[ExI] Basic Income - Basic Housing?

Stathis Papaioannou stathisp at gmail.com
Tue Apr 8 06:56:41 UTC 2014


On 8 April 2014 15:45, Kelly Anderson <kellycoinguy at gmail.com> wrote:

> On Thu, Apr 3, 2014 at 10:35 AM, William Flynn Wallace <
> foozler83 at gmail.com> wrote:
>
>> I don't know either but I do know this:  alcoholics and drug addicts and
>> the mentally retarded and psychotic should not be homeless unless they
>> simply will not stay put in some kind of housing.  I have worked in mental
>> institutions from the lowest level aide to professional psychologist
>> (including Bryce Hospital in Tuscaloosa that filed the law suit that
>> changed a lot of things in 1973) and think that after minorities such as
>> blacks, women, animals, and children have all had many advocates and
>> organization devoted to them, maybe we can have a civil rights movement for
>> the above fathers, mothers, children, brothers and sisters of our citizens.
>>
>> I think we should be judged in part by how we treat the lowest and most
>> helpless of us.
>>
>
> Bill,
>
>   When the courts prevent people from being incarcerated against their
> will when seriously mentally ill, it is a great victory for the personal
> freedom of the individual who is mentally ill. But with freedom comes
> responsibility. If the person is dangerous to others, and demonstrates that
> through aggressive behavior, they can be put away in a place where they
> won't hurt others.
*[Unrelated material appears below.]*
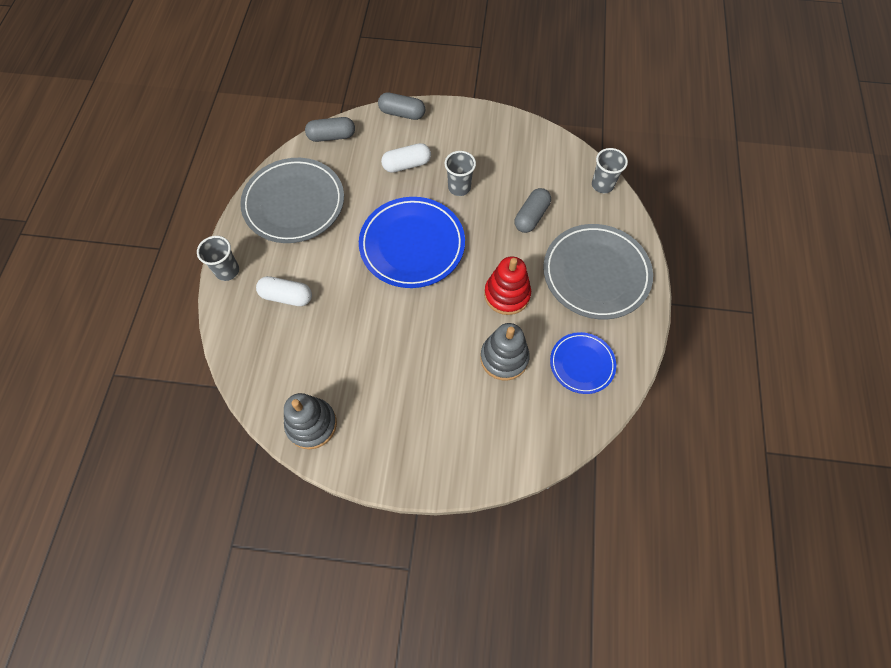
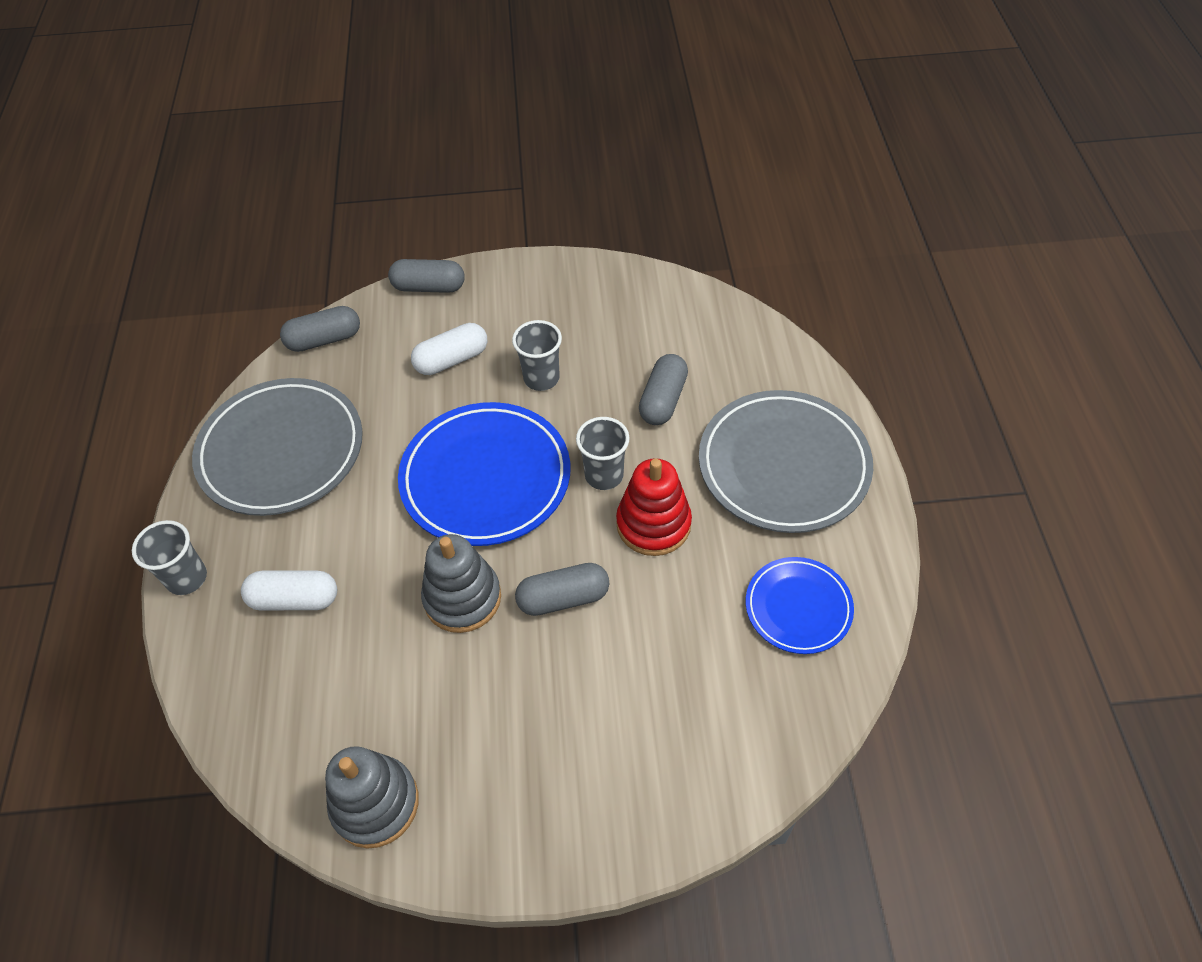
camera: 10 degrees left, 10 degrees down
(443, 328) = (563, 598): none -> grey capsule
(504, 358) = (672, 624): grey stacking toy -> grey stacking toy (462, 598)
(602, 185) = (759, 334): grey cup -> grey cup (604, 475)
Also, they can then freeze to death, starve if they
> don't seek help, or get into all sorts of other trouble they might have
> avoided while in the care of the state or a private organization that cares
> for these sorts of people.
>
>   So my liberty loving side says, let them go free unless they hurt
> someone. My compassionate side, however, (and I do have one) feels sorry
> for them because I believe that they might get better treatment in a
> facility that would help them manage medications, get them clean, help them
> have clean clothes and healthy food.
>
>   So it's a serious conflict between caring for people (which I support,
> ESPECIALLY when it is a private organization caring for the people rather
> than the government) and letting people have the maximum freedom they can
> possibly enjoy.
>
>   In the end, I agree with you. We should be judged by how we treat these
> people. But providing care to those who want it and forcing care on someone
> who just wants to be left alone are two very different things. It does get
> complicated when the person suffers from a paranoia. If I were homeless,
> for example, I might not want ANY kind of government help. It would be too
> easy for me to slip into that kind of paranoia. I'd probably walk to some
> place warm and just do my best on my own. I'm not terribly mentally ill. ;-)
>

If you developed a mental illness which would cause you to suffer
frightening delusions and hallucinations which would lead you to become
destitute and homeless, and there was a treatment for this which would
return you to your normal self but which, in your psychotic state, you
would refuse, would you want to be treated against your will?